Les cellules ES en cours de développement miment aussi
le développement embryonnaire, du moins dans ses
premiers stades, et on pourrait ainsi étudier l'effet
tératogène de certaines substances (effet néfaste sur
le foetus de substances administrées à la femme
enceinte ). De telles expériences ne sont bien
évidemment pas réalisées dans l'espèce humaine et on
doit se contenter de réultats expérimentaux obtenus
chez l'animal (dont l'embryogénèse peut différer de la
notre) ou de constatations à posteriori dans notre
espèce, constatations toujours dramatiques car
établissant un effet tératogène après la naissance de
centaines d'enfants exposés à la substance
considérée. C'est le cas de la Thalidomide, médicament
administré à des dizaines de milliers de femmes dans
les années 60 contre les nausées et les vomissements,
et aux effets tératogènes maintenant fermement établis
suite à beaucoup de naissances anormales (certains
enfants sont nés sans membre). Des essais sur des
cultures de cellules ES permettraient de mettre en
évidence ces effets, sans les conséquences
catastrophiques qu'ils engendrent sur les grossesses.
Utilisation
pour la recherche sur les protéines humaines
De telles expériences nécessitent beaucoup de
protéines. Les recherches en plein essor consistent à
isoler les protéines spécifiques de tel ou tel tissu.

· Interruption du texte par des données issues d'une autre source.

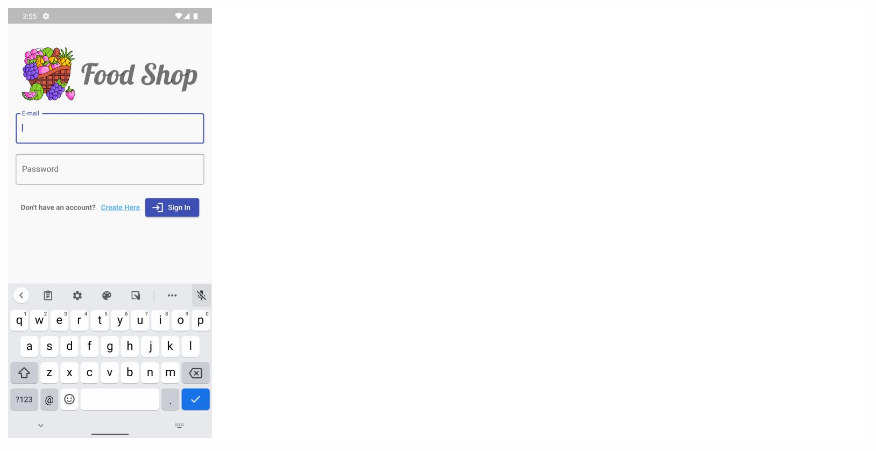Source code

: <img alt="&nbsp;Missing screenshot!" src="screenshots/customer/customer_sign_in.jpg" width="204" height="430">&emsp;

On utiliserait les cellules ES pour produire suffisament
de protéines pour qu'on puisse les isoler et les
étudier.
Utilisation
pour l'étude des premier stade de l'embryogénèse
Les connaissances actuelles en matière d'embryologie
sont loin d'être négligeables. Cependant, elles
découlent soit de l'étude de foetus humains avortés
naturellement soit pour l'aspect dynamique et
développement au cours du temps, de modèles animaux
(amphibiens notament). L'observation des cellules ES
humaines en train de se diviser et de se différencier
permettra d'approfondir les connaissances sur les
premiers stades du développement embryonnaire humain
Utilisation
pour la régénération tissulaire et la lutte contre le
vieillissement
Cette application est aujourd'hui totalement du domaine
de la science-fiction, contrairement à celles citées
précédemment. Cependant, elle n'est pas infondée
scientifiquement et déboucherait sur des retombées
intéressantes (en particulier financièrement, c'est
pourquoi quelques entreprises privées engagent des
recherches dans cette voie). L'idée serait d'injecter
des cellules ES au sein d'un organisme adulte afin
qu'elles remplacent des cellules vieillies. Cette
hypothèse se heurte à de nombreuses inconnues
scientifiques en partie commune au développement de
tissus in vitro (voir la première utilisation).
Cependant, face à l'espérance de découvrir une
fontaine de jouvence des recherches se développent;
elles n'en sont qu'à leurs balbutiements.